Delvaux, the oldest leather goods house in the world, knows a thing or two about how to keep a brand alive – after all, it was founded in Belgium in 1829, even before the Kingdom itself was established. So, what does it mean when a brand that has seen trends come and go decides to go back to Ancient Rome? Et tu, Delvaux?
That’s the gist of their newest location, located in the Italian capital. Designed by Vudafieri Saverino, the store recalls the domus romana – the typical house inhabited by the upper classes in the age of Augustus. And to be sure, that’s a style we don’t usually see in the luxury retail segment today, usually dominated by marble minimalism.

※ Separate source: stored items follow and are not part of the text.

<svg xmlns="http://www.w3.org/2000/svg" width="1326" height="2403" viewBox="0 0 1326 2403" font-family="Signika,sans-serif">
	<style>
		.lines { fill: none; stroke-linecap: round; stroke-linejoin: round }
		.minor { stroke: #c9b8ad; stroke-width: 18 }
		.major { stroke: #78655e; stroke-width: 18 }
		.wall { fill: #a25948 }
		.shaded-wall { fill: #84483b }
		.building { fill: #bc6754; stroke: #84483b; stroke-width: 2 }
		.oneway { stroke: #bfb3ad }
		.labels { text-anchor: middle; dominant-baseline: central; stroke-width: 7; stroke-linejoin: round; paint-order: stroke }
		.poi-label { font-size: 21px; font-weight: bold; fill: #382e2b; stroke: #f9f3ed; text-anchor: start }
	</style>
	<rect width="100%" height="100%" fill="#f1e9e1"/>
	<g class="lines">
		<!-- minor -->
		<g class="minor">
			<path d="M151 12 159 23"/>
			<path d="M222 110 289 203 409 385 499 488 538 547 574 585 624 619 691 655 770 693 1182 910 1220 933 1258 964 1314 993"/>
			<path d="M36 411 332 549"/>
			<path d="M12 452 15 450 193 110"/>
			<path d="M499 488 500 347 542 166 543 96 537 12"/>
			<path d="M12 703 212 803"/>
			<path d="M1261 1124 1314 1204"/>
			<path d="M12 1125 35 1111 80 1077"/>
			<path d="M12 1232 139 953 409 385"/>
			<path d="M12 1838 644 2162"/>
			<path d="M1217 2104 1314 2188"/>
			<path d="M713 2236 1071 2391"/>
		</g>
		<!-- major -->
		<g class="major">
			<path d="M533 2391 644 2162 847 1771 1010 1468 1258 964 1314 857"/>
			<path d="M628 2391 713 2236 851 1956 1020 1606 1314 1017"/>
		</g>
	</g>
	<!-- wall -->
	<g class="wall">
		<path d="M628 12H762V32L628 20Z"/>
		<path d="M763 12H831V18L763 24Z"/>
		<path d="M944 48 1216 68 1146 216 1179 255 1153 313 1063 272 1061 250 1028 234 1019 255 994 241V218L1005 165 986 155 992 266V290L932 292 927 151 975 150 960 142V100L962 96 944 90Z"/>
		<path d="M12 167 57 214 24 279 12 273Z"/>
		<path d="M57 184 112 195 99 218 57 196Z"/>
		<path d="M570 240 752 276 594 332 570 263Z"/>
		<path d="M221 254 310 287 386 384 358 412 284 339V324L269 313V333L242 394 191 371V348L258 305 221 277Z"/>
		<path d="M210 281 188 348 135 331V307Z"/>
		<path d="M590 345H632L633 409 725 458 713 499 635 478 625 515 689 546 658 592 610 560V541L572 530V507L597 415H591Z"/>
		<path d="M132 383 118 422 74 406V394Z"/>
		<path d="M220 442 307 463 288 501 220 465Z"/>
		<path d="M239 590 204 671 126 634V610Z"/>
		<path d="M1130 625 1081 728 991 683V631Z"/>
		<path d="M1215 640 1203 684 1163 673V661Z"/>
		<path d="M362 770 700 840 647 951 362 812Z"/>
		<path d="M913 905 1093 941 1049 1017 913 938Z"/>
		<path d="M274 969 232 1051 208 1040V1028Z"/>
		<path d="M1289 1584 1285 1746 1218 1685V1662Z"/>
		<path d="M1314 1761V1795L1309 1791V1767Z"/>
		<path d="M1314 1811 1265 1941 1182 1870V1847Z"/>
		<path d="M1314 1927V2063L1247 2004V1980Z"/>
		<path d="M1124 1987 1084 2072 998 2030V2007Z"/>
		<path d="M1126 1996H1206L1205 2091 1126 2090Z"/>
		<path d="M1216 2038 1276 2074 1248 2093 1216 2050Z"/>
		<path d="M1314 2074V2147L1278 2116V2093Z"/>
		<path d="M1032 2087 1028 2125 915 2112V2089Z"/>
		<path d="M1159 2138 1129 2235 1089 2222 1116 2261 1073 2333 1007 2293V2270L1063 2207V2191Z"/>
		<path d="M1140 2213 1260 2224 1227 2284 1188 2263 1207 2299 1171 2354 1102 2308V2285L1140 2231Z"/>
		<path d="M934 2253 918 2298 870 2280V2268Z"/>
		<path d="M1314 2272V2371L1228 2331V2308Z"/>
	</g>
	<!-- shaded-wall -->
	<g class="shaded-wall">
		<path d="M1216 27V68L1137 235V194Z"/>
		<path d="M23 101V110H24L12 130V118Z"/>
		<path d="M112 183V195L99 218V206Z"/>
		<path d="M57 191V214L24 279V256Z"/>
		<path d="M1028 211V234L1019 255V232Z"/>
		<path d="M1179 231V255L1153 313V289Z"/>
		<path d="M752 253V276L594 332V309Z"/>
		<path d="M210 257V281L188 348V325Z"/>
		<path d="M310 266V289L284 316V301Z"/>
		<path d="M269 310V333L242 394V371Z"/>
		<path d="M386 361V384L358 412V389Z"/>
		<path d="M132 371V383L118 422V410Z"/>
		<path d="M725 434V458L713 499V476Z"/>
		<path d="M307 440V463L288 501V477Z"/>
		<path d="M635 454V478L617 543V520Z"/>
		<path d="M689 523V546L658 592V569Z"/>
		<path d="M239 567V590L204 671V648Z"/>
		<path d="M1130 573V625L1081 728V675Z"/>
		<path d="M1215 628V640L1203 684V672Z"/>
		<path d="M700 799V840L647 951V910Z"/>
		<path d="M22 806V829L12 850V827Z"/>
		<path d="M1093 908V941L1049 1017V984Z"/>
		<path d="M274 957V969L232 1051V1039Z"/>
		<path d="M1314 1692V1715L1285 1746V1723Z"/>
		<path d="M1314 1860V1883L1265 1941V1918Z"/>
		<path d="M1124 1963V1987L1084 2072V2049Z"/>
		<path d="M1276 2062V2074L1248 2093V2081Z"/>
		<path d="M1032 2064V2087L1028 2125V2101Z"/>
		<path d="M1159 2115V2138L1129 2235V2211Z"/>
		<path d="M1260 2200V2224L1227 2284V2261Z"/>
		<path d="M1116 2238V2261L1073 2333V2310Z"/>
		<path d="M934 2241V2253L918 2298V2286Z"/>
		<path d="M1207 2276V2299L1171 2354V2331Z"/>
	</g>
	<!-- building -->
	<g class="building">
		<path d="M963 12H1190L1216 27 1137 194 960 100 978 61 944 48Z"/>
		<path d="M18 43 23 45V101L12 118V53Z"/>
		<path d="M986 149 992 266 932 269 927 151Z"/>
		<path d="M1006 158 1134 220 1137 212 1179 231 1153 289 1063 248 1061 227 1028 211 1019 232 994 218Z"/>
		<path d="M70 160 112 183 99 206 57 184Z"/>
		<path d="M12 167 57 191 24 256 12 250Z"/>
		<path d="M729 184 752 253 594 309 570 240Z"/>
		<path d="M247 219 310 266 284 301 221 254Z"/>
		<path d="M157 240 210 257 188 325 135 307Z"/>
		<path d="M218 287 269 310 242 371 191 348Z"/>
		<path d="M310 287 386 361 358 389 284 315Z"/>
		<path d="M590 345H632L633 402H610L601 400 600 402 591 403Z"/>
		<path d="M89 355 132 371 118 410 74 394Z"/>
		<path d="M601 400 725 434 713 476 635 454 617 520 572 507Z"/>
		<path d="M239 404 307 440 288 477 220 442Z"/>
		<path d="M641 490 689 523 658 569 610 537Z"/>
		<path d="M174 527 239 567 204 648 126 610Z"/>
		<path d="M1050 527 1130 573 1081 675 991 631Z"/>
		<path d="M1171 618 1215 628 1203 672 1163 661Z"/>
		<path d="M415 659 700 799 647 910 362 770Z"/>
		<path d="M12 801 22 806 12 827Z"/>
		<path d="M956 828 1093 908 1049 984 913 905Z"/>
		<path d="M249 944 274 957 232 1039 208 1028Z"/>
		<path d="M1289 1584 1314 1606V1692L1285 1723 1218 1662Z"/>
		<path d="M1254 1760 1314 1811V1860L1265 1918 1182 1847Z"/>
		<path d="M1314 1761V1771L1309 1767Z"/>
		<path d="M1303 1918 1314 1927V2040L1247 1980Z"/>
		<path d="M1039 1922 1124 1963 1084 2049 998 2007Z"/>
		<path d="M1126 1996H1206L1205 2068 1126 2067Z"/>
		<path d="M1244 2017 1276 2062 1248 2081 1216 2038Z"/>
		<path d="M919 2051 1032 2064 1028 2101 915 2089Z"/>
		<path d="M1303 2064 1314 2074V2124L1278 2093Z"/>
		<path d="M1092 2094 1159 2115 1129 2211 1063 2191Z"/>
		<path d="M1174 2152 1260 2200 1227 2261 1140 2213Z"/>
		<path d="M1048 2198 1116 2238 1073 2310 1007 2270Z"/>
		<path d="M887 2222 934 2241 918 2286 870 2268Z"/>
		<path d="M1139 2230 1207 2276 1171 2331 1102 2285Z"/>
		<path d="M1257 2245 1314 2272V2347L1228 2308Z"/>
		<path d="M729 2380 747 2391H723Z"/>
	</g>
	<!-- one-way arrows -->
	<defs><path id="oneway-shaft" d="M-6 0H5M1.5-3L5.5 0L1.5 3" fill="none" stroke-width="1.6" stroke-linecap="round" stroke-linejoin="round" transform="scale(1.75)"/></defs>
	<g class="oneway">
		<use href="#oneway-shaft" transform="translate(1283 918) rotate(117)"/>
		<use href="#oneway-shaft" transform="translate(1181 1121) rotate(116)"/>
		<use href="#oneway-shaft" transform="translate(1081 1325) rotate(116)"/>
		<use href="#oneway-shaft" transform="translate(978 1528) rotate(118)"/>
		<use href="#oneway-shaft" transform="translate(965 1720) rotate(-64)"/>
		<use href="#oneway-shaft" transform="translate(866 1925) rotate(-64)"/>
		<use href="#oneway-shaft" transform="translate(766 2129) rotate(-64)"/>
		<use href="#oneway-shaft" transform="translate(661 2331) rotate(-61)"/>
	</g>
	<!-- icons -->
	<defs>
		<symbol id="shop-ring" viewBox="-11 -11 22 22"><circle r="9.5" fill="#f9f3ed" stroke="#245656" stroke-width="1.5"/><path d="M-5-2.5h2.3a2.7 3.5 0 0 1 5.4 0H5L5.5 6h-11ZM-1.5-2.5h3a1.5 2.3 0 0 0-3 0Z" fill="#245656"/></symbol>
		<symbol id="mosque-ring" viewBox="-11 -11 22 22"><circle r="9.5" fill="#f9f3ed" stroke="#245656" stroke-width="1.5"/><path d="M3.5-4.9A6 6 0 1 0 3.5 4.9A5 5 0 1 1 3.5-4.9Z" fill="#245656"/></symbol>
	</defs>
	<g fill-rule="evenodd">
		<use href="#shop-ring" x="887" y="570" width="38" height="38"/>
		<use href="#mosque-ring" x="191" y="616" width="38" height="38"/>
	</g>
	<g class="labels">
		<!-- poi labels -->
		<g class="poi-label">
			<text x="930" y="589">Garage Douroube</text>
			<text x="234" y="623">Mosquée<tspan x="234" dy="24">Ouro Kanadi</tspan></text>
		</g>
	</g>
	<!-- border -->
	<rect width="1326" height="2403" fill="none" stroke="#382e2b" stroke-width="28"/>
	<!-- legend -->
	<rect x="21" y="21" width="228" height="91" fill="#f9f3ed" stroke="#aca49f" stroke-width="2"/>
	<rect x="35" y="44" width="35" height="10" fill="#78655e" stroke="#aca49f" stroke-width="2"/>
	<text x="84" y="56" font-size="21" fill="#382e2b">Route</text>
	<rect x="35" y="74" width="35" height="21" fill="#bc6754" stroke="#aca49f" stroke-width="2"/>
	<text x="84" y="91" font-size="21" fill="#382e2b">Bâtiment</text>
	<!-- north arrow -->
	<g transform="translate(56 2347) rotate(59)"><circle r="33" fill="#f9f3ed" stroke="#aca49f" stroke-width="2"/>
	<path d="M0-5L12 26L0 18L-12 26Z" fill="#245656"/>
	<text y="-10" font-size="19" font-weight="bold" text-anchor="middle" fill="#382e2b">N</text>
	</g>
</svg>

But that’s why Delvaux is so effective as a messenger: Belgitude, the particularly ironic and self-deprecating sense of humour of the Belgians, is in the brand’s DNA. ‘We decorated the columns with perspectives of Roman ruins by Piranesi, reinterpreted as colourful pop-art works,’ explained Tiziano Vudafieri. By fully embracing the campiness of a bespoke wallpaper featuring Corinthian columns, Roman arches and several types of rosettes, the brand and the architectural team are validating a style usually derided in higher circles.
Could this be another coming of the post-Pompeii-excavation effect? After the rediscovery of the city in the 16th century, Europe fell in love with it saucy frescoes and marble sculptures, and that aesthetic influence spread to places such as the English neo-classical style and German literature. There is no archeological site involved here, but we’ve been seeing a small but strong stream of referential cases popping up, from Rome itself to Los Angeles – make sure to read our upcoming pieces highlighting the style. So, brace yourselves: we might be headed for an earnest embrace of Romulus and Remus’ doing.